琥珀が指を指す方向には、満開の桜並木が続いている。桃色の花びらはあちこちに舞い、この場所を通る人を歓迎しているかのようだった。





「…琥珀ね、この花、だーいすき」
「そうなん?なんで?」
「だって、ギンちゃんと初めて会ったときも咲いてたもん!」





そのことを嬉しそうに告げる彼女の姿が、愛しい。自分の存在を何よりも大切に思ってくれている彼女が、愛しくて仕方がない。





「そやったな〜…もう何年前のことやろか…」
「ギンちゃん…?」





確かギンが護廷十三隊に入ったころだった。
彼女に声を駆けたのは、ほんの気まぐれからだった。彼女に特別な興味を持っていたとか、そんな思惑など持ち合わせてはいなくて。
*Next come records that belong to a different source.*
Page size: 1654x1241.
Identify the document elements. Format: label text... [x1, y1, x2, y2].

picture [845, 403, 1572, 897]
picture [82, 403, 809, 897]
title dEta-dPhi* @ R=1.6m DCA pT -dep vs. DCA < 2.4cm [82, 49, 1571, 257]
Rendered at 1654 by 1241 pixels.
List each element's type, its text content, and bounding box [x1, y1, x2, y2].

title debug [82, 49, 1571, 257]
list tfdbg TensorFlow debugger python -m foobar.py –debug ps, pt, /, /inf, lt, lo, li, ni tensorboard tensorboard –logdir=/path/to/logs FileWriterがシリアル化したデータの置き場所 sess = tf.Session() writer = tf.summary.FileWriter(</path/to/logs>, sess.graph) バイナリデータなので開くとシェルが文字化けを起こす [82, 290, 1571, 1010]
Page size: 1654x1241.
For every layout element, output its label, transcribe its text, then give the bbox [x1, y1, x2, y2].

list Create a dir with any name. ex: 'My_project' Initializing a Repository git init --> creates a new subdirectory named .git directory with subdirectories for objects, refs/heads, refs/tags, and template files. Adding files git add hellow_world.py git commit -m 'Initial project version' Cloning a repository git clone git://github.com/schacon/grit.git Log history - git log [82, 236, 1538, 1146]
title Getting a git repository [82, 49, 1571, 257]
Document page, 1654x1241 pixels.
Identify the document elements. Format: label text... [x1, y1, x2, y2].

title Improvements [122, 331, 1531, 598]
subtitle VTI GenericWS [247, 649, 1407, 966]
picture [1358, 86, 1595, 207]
ただ、自分の視界を過ぎったのがたまたま琥珀だったと言うだけだ。






『君君、あかんよ〜。ここは虚が出るから危ないで』
『…お花』
『花?…あぁ、もう桜が咲く時期やでな…』
『…綺麗…好き』






そう呟いた横顔から儚さを感じて、自分よりもかなり年下の子供に見惚れてしまった自分がいた。





『…なぁ、君よかったら一緒に来ん?』
『…うん、行く』





自分から誘っておいて、こんな怪しい奴に誰がついて来るかと思ったが…彼女は予想外にも自分と一緒に来ることを拒まなかった。






『名前は、何て言うん?』
『…ない』
『ない?』
『…名前、ないの』
『…そうか、なら僕が君に付けてあげるよ。琥珀、なんてどーや?』
『…琥珀…?…うん、琥珀』






確認するかのように僕が名づけた名前を繰り返し呟く少女…琥珀。ふわり、と微笑む彼女の笑顔にどこか見覚えがある気がしたが、ギンは単なる気のせいだと軽く流した。
これが、僕達二人の出会い。






「…ほな、そろそろ帰ろうか?琥珀」
「うんっギンちゃん」





ぎゅっと昔から変わらず自分の手を握ってくる琥珀の手を、優しく握り返す。自分よりもはるかに小さな手のひら。
いつからだろう、この手を決して手放さないと思うようになったのは。この小さな存在を絶対に守ろうと決意したのは。